現代小説の方法 増補改訂版
現代小説の方法 増補改訂版 / 感想・レビュー
amanon
講演集ということでサクサク読めるが、しかし、スッと飲み込めるようなものでは決してない。著者自身、喋りが下手だと言っているように、流暢とは言い難い語りのうちに、表には現れてこない重層的な何かが潜んでいるように思われ、本来ならそこを注意深く読み込んでいく作業が必要ではないか?と思わされる。とりわけ興味深く思えたのは、やはり車についてのくだり。ネットやスマホの時代に、このような言述はどれだけの説得力を持つのか?しかし、この観点から小説を改めて論じることには意味があるのかも。未消化感強いので、再読が必要かも。
2022/11/20
読書メーターJr.
この人は物語の中に親と子のメタファーを感じられないと駄作と判断するんだろうか。移動がなければただの心理劇になるという考えは納得。
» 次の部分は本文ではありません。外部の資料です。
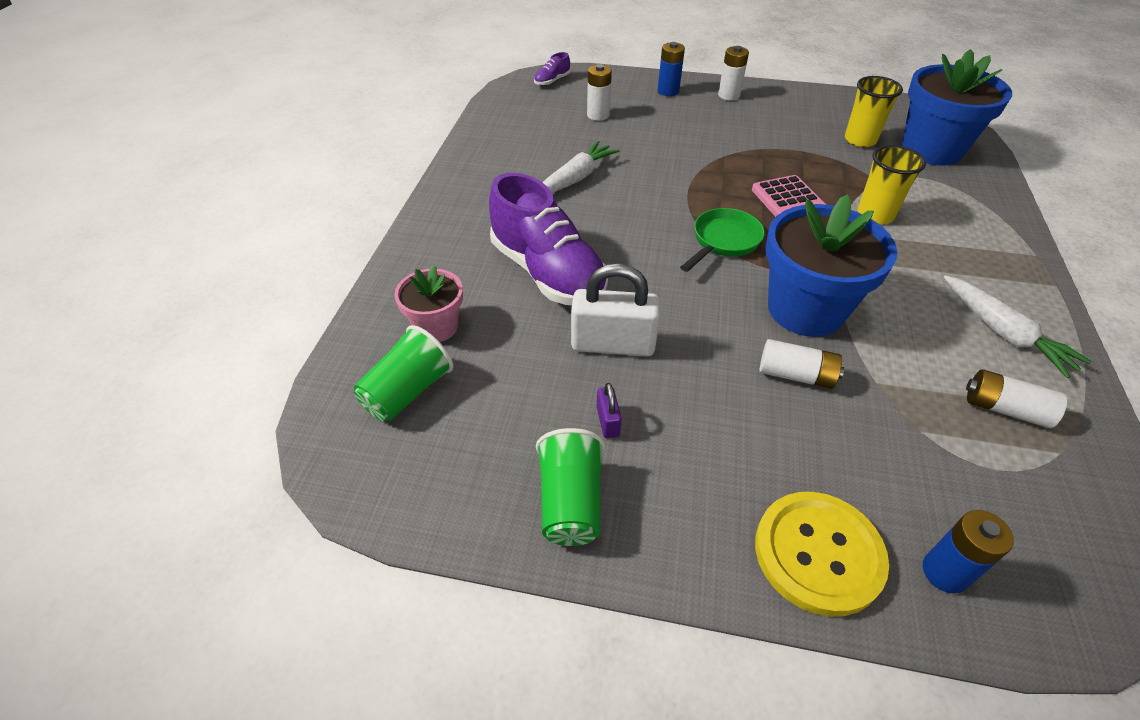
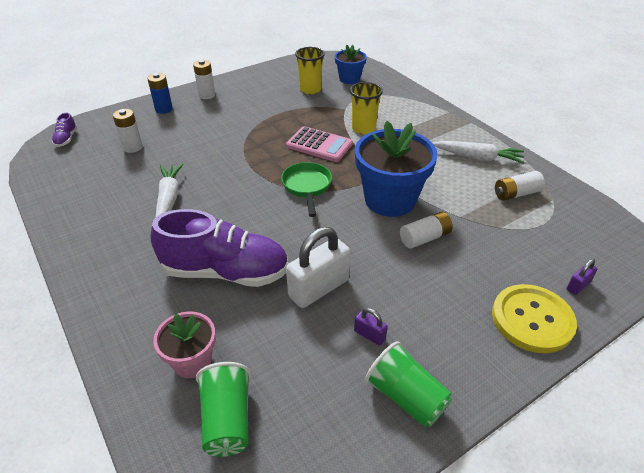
camera: 45 degrees left, 5 degrees down
(931, 149) = (349, 79): blue flower pot -> blue flower pot, size x0.55
(945, 572) = (578, 286): blue battery -> purple padlock

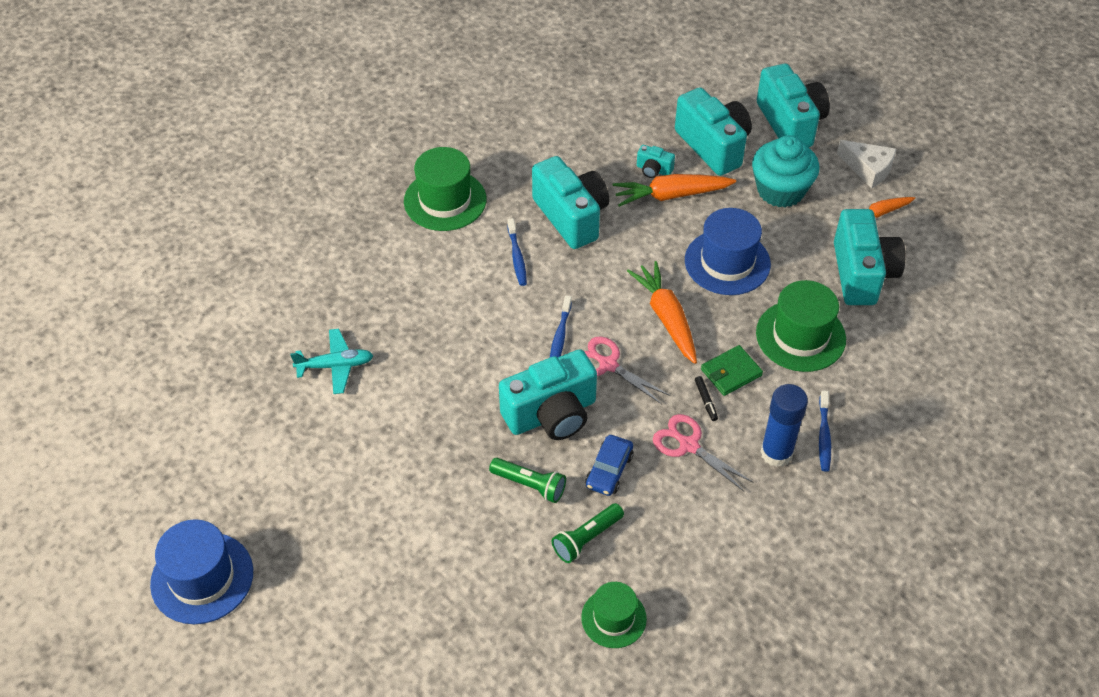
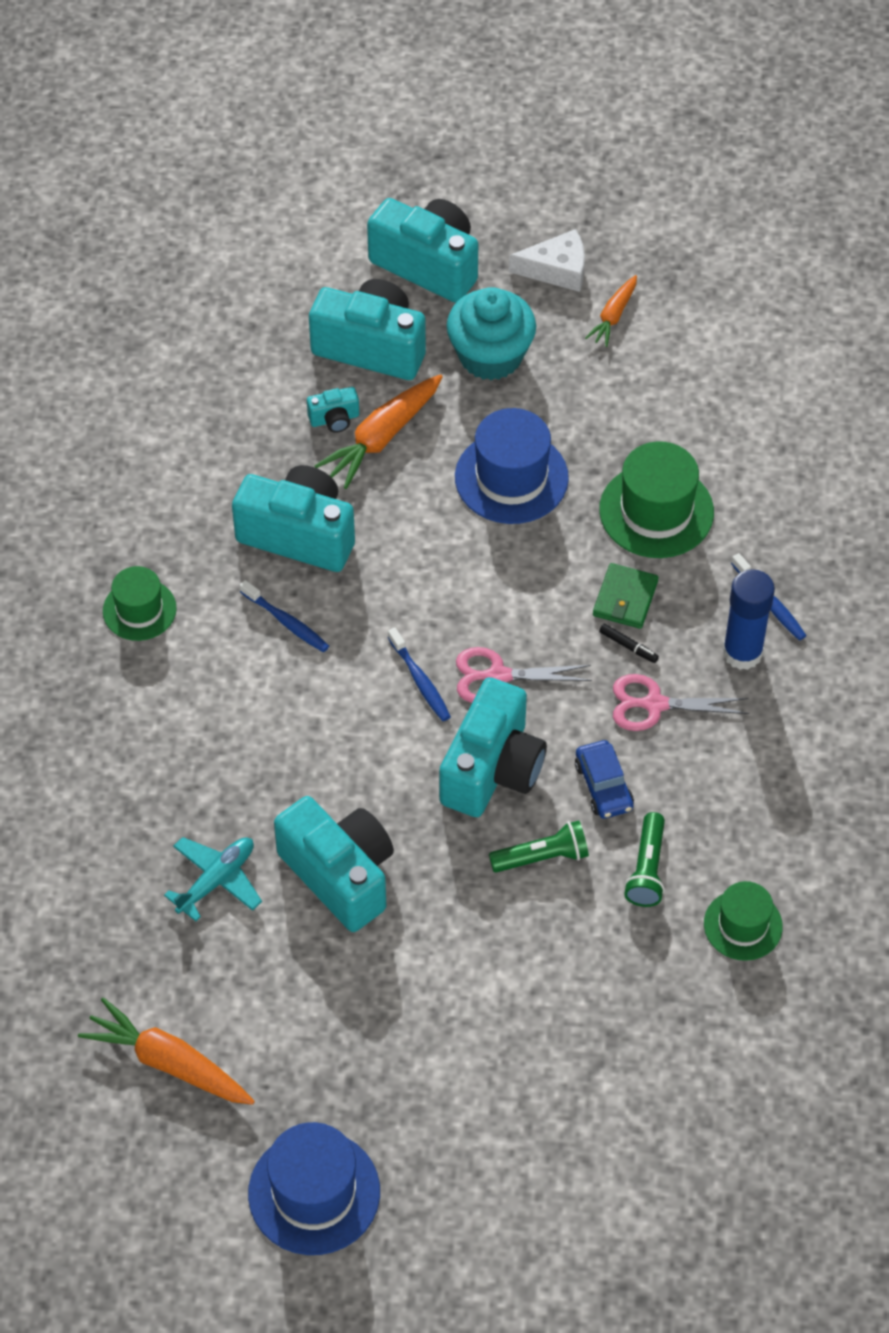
camera: 40 degrees left, 5 degrees up
(445, 200) = (139, 610): green hat -> green hat, size x0.63
(666, 317) = (507, 583): orange carrot -> orange carrot (168, 1063)
(862, 273) = (655, 399): turquoise camera -> turquoise camera (340, 875)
人間はどこまでいっても肉体的だから創作において身体性は必要なんだろう。蛇や音のような定住できないものはワープして突然物語の中にやってこさせられるというのも、移動の観点から考えると興味深い。逆に机とか動かないものが急に現れても面白いけれど。用は無意識で理解している常識を利用せよということなのかな。正直難しくてほとんど斜め読みになってしまったけれど、得られるものはそれなりにあった。
2024/09/02
readerr
作家の思いがほとばしり、かと思うと聞き手が困惑するような深淵に入ってしまう、つまり、講演というより本人の素が現れた一人語りのようである。主人公は私生児であるべき、神聖な場所としての路地、神話的な仮母と言った言葉から、彼の凝縮していくエネルギーと世界観のあり場所が感じられる。現代の読者にこうした感覚がどのように受け取られるのだろう。かって、彼の小説を読んだ者としては、久しぶりに会って懐かしいというより、遠い昔という感じがするのだ。